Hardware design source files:
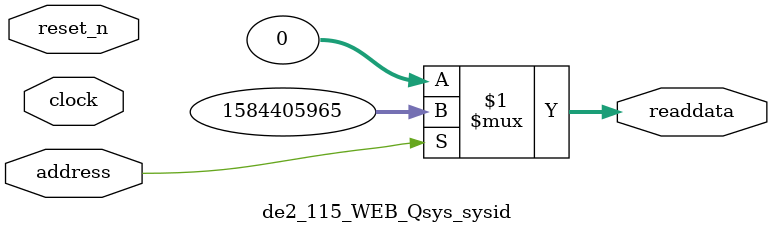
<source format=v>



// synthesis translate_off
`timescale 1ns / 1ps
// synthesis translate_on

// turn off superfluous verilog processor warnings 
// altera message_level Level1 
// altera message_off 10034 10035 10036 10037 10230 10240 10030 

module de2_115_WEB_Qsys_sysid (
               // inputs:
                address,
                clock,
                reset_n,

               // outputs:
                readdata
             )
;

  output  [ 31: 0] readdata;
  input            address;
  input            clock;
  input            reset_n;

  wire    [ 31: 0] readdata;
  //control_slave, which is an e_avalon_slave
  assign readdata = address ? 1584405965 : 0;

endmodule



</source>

**DIRECTIONS:** Please give the data again unaltered, leaving out any images.

**RESPONSE FOR THIS EXERCISE:**
<source format=v>



// synthesis translate_off
`timescale 1ns / 1ps
// synthesis translate_on

// turn off superfluous verilog processor warnings 
// altera message_level Level1 
// altera message_off 10034 10035 10036 10037 10230 10240 10030 

module de2_115_WEB_Qsys_sysid (
               // inputs:
                address,
                clock,
                reset_n,

               // outputs:
                readdata
             )
;

  output  [ 31: 0] readdata;
  input            address;
  input            clock;
  input            reset_n;

  wire    [ 31: 0] readdata;
  //control_slave, which is an e_avalon_slave
  assign readdata = address ? 1584405965 : 0;

endmodule



</source>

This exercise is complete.